Ben Reimer : Oh, c’est une question gigantesque ! Cela dépend si tu es un érudit, un professeur ou un instrumentiste. Mais je dirais qu’il est certain que le paysage est différent de celui d’il y a 20 ou 50 ans. Je rencontre des étudiants qui ont une étonnante méconnaissance des figures historiques de l’instrument, et de la musique rock ! Ceci étant dit, ils sont curieux, et une fois dans le jeu, ils m’arrivent avec des questions sur Keith Moon et ainsi de suite, alors nous parlons et discutons et ils en redemandent.

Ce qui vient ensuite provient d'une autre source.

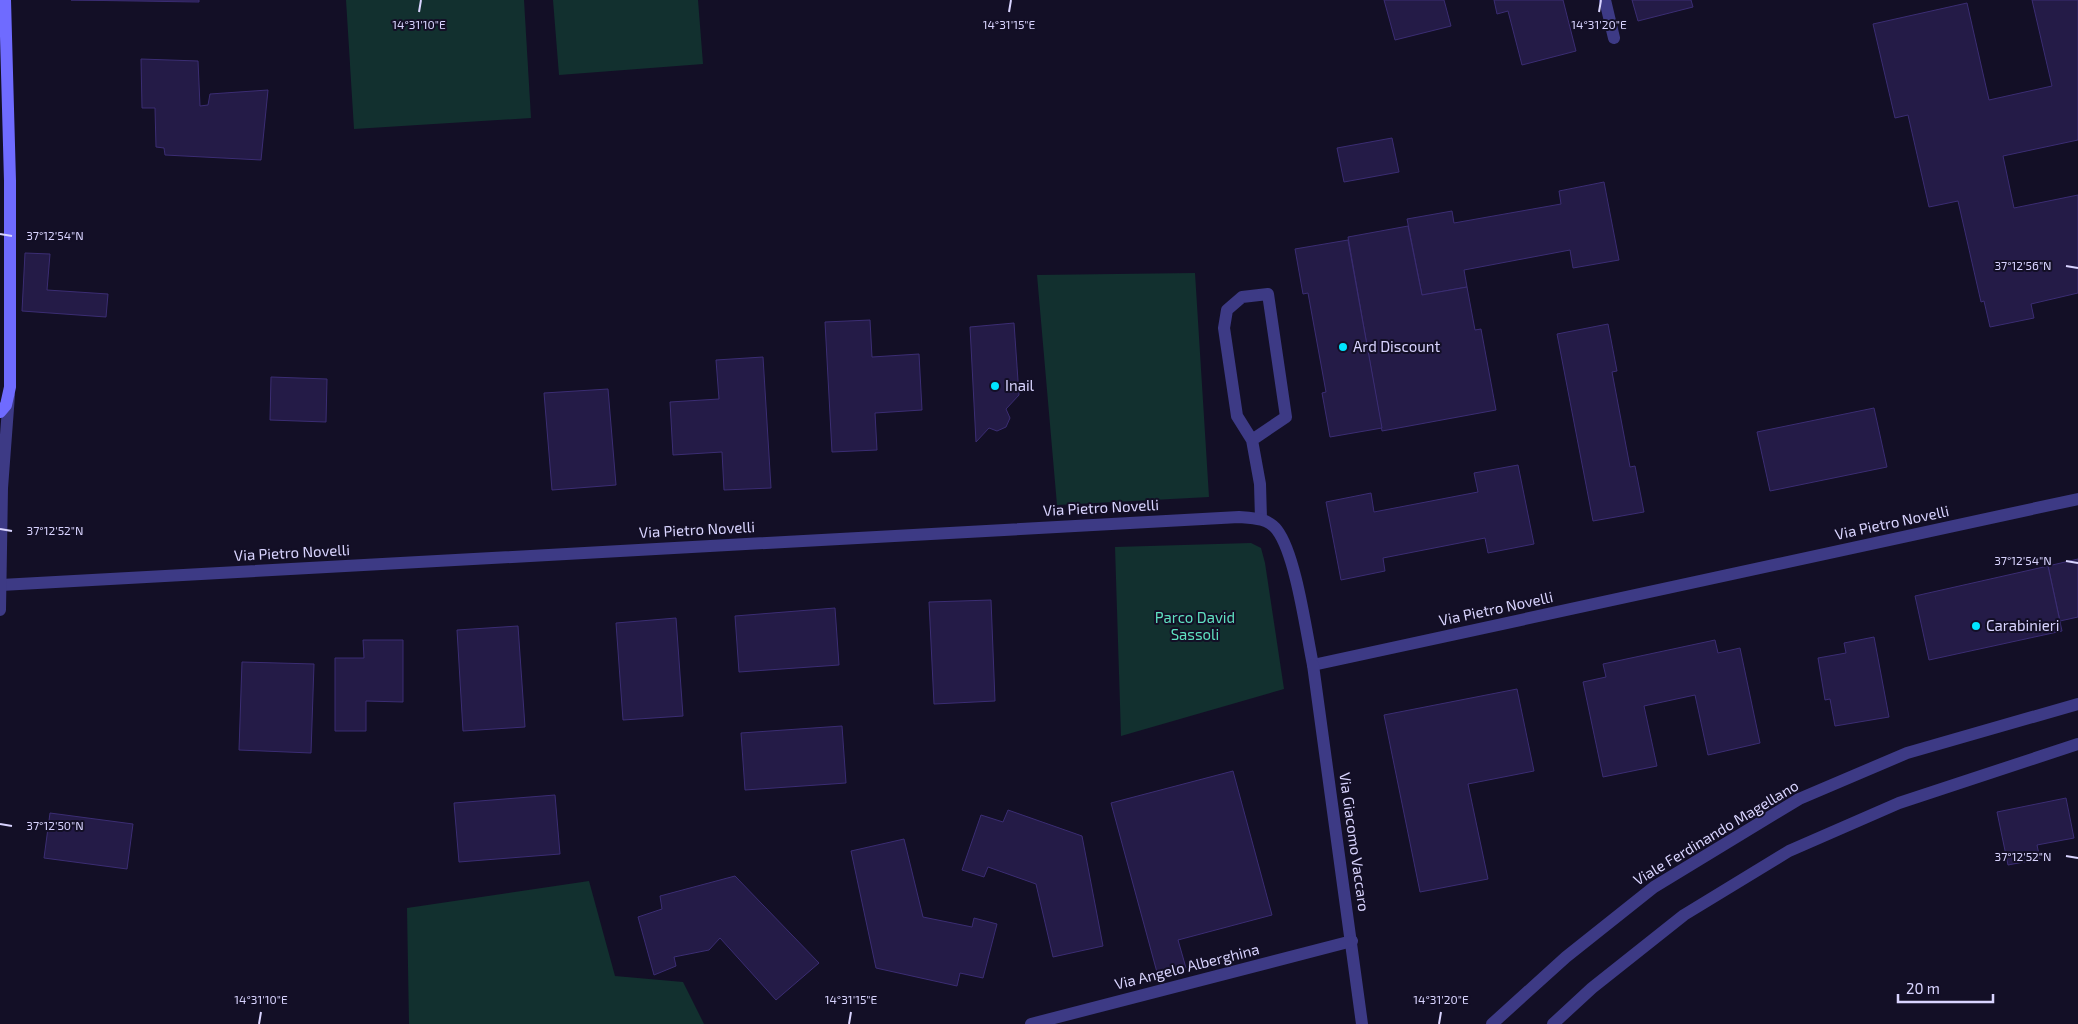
<svg xmlns="http://www.w3.org/2000/svg" width="2078" height="1024" font-family="'Exo 2',sans-serif">
<style>
.green{fill:#12302f}
.building{fill:#241b47;stroke:#3b2d73}
.lines{fill:none;stroke-linecap:round;stroke-linejoin:round}
.service{stroke:#3d3a85;stroke-width:12}
.minor{stroke:#3d3a85;stroke-width:12}
.tertiary{stroke:#3d3a85;stroke-width:12}
.secondary{stroke:#6f6bff;stroke-width:12}
.ticks{fill:none;stroke:#d9d4ff;stroke-width:2}
.poi-dot{fill:#00e5ff;stroke:#130f26;stroke-width:2}
.labels{text-anchor:middle;stroke-width:4;stroke-linejoin:round;paint-order:stroke}
.poi-label{font-size:15px;fill:#d9d4ff;stroke:#130f26;text-anchor:start}
.street-label{font-size:15px;fill:#d9d4ff;stroke:#130f26}
.park-label{font-size:15px;fill:#5fe0c0;stroke:#130f26}
.ticks-label{font-size:12px;text-anchor:middle;fill:#d9d4ff;stroke:#130f26;stroke-width:4;stroke-linejoin:round;paint-order:stroke}
</style>
<rect width="100%" height="100%" fill="#130f26"/>
<g class="green">
<polygon points="346,0 524,0 531,118 354,129"/>
<polygon points="553,0 698,0 703,64 559,75"/>
<polygon points="1195,273 1209,497 1057,505 1037,275"/>
<polygon points="1251,543 1261,548 1265,563 1284,689 1121,736 1115,547"/>
<polygon points="589,881 615,976 683,982 704,1024 409,1024 407,908"/>
</g>
<g class="building">
<polygon points="71,0 199,0 199,2"/>
<polygon points="1384,0 1444,0 1451,26 1395,40"/>
<polygon points="1494,0 1563,0 1576,51 1522,65 1508,11 1497,14"/>
<polygon points="1632,0 1691,0 1693,7 1638,21"/>
<polygon points="2032,0 2078,0 2078,140 2003,156 2014,208 2078,195 2078,293 2031,304 2034,318 1990,327 1984,301 1981,302 1958,201 1929,207 1908,115 1895,118 1873,24 1967,3 1989,100 2052,86"/>
<polygon points="141,59 198,61 200,106 208,105 210,94 268,90 261,160 165,155 164,148 156,147 155,108 142,108"/>
<polygon points="1392,138 1399,172 1344,182 1337,148"/>
<polygon points="1604,182 1619,260 1573,268 1570,250 1464,270 1467,287 1422,295 1407,219 1452,211 1454,223 1561,204 1559,191"/>
<polygon points="1408,226 1422,295 1467,287 1475,330 1481,329 1496,410 1382,431 1348,237"/>
<polygon points="1348,240 1382,428 1330,437 1322,393 1326,392 1308,293 1303,294 1295,249"/>
<polygon points="25,253 50,254 47,290 108,294 106,317 22,311"/>
<polygon points="870,320 872,357 919,354 922,410 875,413 877,450 832,452 825,322"/>
<polygon points="1014,323 1019,395 1006,409 1010,418 1006,427 997,431 989,428 976,442 970,327"/>
<polygon points="1608,324 1617,371 1612,372 1630,467 1635,466 1644,512 1593,521 1557,334"/>
<polygon points="763,357 771,488 724,490 722,452 673,455 670,402 719,399 716,360"/>
<polygon points="271,377 327,379 326,422 270,420"/>
<polygon points="608,389 616,485 552,490 544,393"/>
<polygon points="1874,408 1887,467 1770,491 1757,432"/>
<polygon points="1518,465 1534,544 1488,553 1485,538 1383,558 1385,571 1341,580 1326,502 1371,493 1374,512 1478,492 1474,473"/>
<polygon points="2078,559 2078,617 2060,621 2048,566"/>
<polygon points="2048,566 2062,631 1929,660 1915,596"/>
<polygon points="991,600 995,701 934,704 929,602"/>
<polygon points="835,608 839,665 739,672 735,616"/>
<polygon points="676,618 683,716 623,720 616,623"/>
<polygon points="518,626 525,727 463,731 457,630"/>
<polygon points="1874,637 1889,717 1835,726 1830,699 1825,700 1818,658 1846,653 1844,643"/>
<polygon points="363,640 403,640 403,702 366,701 366,731 335,731 335,658 364,658"/>
<polygon points="1715,640 1718,653 1740,648 1760,743 1708,755 1695,695 1644,706 1657,766 1603,777 1583,682 1606,677 1603,664"/>
<polygon points="242,662 314,664 311,753 239,750"/>
<polygon points="1517,689 1534,771 1468,784 1488,879 1420,892 1384,715"/>
<polygon points="842,726 846,783 745,790 741,733"/>
<polygon points="1233,771 1272,915 1178,940 1186,968 1158,976 1111,803"/>
<polygon points="555,795 560,854 459,862 454,803"/>
<polygon points="2066,798 2074,838 2037,845 2040,859 2008,865 1997,812"/>
<polygon points="1008,810 1082,836 1103,946 1053,957 1036,884 988,867 984,877 962,870 981,815 1003,822"/>
<polygon points="50,813 133,824 127,869 44,858"/>
<polygon points="904,839 923,917 972,927 974,918 997,924 983,978 960,973 957,986 876,968 851,851"/>
<polygon points="735,876 819,963 776,1000 720,938 709,950 674,957 676,966 654,975 638,917 662,909 660,896"/>
</g>
<g class="lines">
<polyline class="service" points="1605,0 1614,38"/>
<g class="minor">
<polyline points="1252,440 1237,416 1224,328 1227,310 1242,297 1268,294 1286,417 1252,440 1260,484 1261,519"/>
<path d="M 1,585 L 1239,517 C 1253,518 1268,518 1277,530 C 1296,555 1306,632 1313,665 L 2078,499"/>
<polyline points="1313,665 1362,1024"/>
<polyline points="1031,1024 1352,941"/>
</g>
<g class="tertiary">
<polyline points="0,610 2,488 9,395"/>
<polyline points="1492,1024 1566,957 1654,887 1799,799 1907,753 2078,704"/>
<polyline points="1553,1024 1592,988 1684,915 1789,851 1899,803 2078,744"/>
</g>
<polyline class="secondary" points="0,412 6,405 10,387 10,181 5,0"/>
</g>
<path class="ticks" d="M 419,12 L 421,0M 1009,12 L 1011,0M 1599,12 L 1601,0M 0,234 L 12,236M 2066,266 L 2078,268M 0,529 L 12,531M 2066,561 L 2078,563M 0,824 L 12,826M 2066,856 L 2078,858M 259,1024 L 261,1012M 849,1024 L 851,1012M 1439,1024 L 1441,1012"/>
<g class="poi-dot">
<circle cx="1343" cy="347" r="5"/>
<circle cx="995" cy="386" r="5"/>
<circle cx="1976" cy="626" r="5"/>
</g>
<g class="labels">
<g class="poi-label">
<text x="1353" y="352">Ard Discount</text>
<text x="1005" y="391">Inail</text>
<text x="1986" y="631">Carabinieri</text>
</g>
<g class="street-label">
<text transform="translate(1101 508) rotate(-3)" y="5">Via Pietro Novelli</text>
<text transform="translate(1892 523) rotate(-12)" y="5">Via Pietro Novelli</text>
<text transform="translate(697 530) rotate(-3)" y="5">Via Pietro Novelli</text>
<text transform="translate(292 553) rotate(-3)" y="5">Via Pietro Novelli</text>
<text transform="translate(1496 609) rotate(-12)" y="5">Via Pietro Novelli</text>
<text transform="translate(1716 833) rotate(-31)" y="5">Viale Ferdinando Magellano</text>
<text transform="translate(1354 842) rotate(82)" y="5">Via Giacomo Vaccaro</text>
<text transform="translate(1187 967) rotate(-14)" y="5">Via Angelo Alberghina</text>
</g>
<g class="park-label">
<text x="1195" y="623">Parco David<tspan x="1195" dy="17">Sassoli</tspan></text>
</g>
</g>
<g class="ticks-label">
<text x="419" y="29">14°31'10"E</text>
<text x="1009" y="29">14°31'15"E</text>
<text x="1599" y="29">14°31'20"E</text>
<text x="55" y="240">37°12'54"N</text>
<text x="2023" y="270">37°12'56"N</text>
<text x="55" y="535">37°12'52"N</text>
<text x="2023" y="565">37°12'54"N</text>
<text x="55" y="830">37°12'50"N</text>
<text x="2023" y="861">37°12'52"N</text>
<text x="261" y="1004">14°31'10"E</text>
<text x="851" y="1004">14°31'15"E</text>
<text x="1441" y="1004">14°31'20"E</text>
</g>
<path d="M1898 994v8h95v-8" fill="none" stroke="#d9d4ff" stroke-width="2.5"/>
<text x="1906" y="994" font-size="15" fill="#d9d4ff" stroke="#130f26" stroke-width="4" paint-order="stroke">20 m</text>
</svg>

Et, autant l’internet peut être une plaie, autant il peut être un moyen d’écouter et de découvrir des tas et des tas de choses auxquelles nous n’avions pas accès il y a des décennies. Il faut donc tempérer un peu l’idée du manque de connaissances.

Ceci étant dit, il y a une nouvelle génération de batteurs qui arrive avec des références académiques et savantes. Ils sont issus de programmes universitaires, comme McGill pour le jazz, et ils sont très bien formés et avides d’originalité. J’aimerais voir plus de programmes classiques donner aussi de la place à la connaissance de la batterie, et aux possibilités de cet instrument dans un contexte avant-gardiste. Mais les choses évoluent. J’ai donné des conférences sur l’histoire de la batterie à des étudiants en percussion classique.. 

Pan M 360 : Dirais-tu que les frontières entre la musique « pop » et la musique « classique » s’estompent ?

Ben Reimer : Je pense que nous y arrivons ! Tu sais, avec le travail de pionnier effectué ces quelque 25 dernières années par des ensembles comme Bang on a Can, Alarm Will Sound, ou ici même par Architek, les mentalités vont dans la bonne direction, je dirais. Mais il y a encore une certaine séparation. 

Pan M 360 : Quels sont les artistes qui t’éblouissent en ce moment ?

Ben Reimer : Oh, beaucoup, beaucoup ! Tous ceux d’Undrum, bien sûr, mais aussi certains batteurs de métal récents. Il y a des musiciens incroyables. Je m’inspire d’eux, je m’entraîne et Nicole Lizée est même en train de m’écrire de la musique basée sur ça

Pan M 360 : Qu’est-ce que la batterie apporte à la création musicale que les autres instruments de percussion n’apportent pas ?

Ben Reimer : Techniquement, il y a la possibilité d’avoir quatre choses qui se produisent en même temps, ce qui crée une matrice sonore multi-dimensionnelle qui est au cœur de ce qui fait la performance d’une batterie. Et aussi, ce que j’adore, c’est le fait qu’on a tous ces grands solistes qui créent leur propre univers sonore, mais qui sont tous liés à l’histoire et à la connaissance de cet instrument maintenant centenaire. Tout est lié à la politique et au tissu social des 100 dernières années ! C’est fascinant. Et le meilleur, à mon avis : on peut créer de superbes grooves avec la batterie ! C’est la beauté de cet instrument : en jouer donne envie aux gens de se lever et de danser !

Pan M 360 : Merci Ben, et bon succès pour la série !

Ben Reimer : Merci à toi pour l’entrevue!